What to produce =>
The goal is a clean copy of all the data below, with pictures dropped and everything else retyped exactly.
★ ★ ★
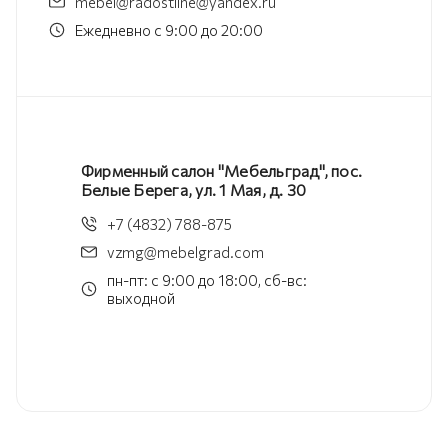
mebel@radostline@yandex.ru
Ежедневно с 9:00 до 20:00
Фирменный салон "Мебельград", пос.
Белые Берега, ул. 1 Мая, д. 30
+7 (4832) 788-875
vzmg@mebelgrad.com
пн-пт: с 9:00 до 18:00, сб-вс:
выходной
★ ★ ★
Solution for this task =>
mebel@radostline@yandex.ru
Ежедневно с 9:00 до 20:00
Фирменный салон "Мебельград", пос.
Белые Берега, ул. 1 Мая, д. 30
+7 (4832) 788-875
vzmg@mebelgrad.com
пн-пт: с 9:00 до 18:00, сб-вс:
выходной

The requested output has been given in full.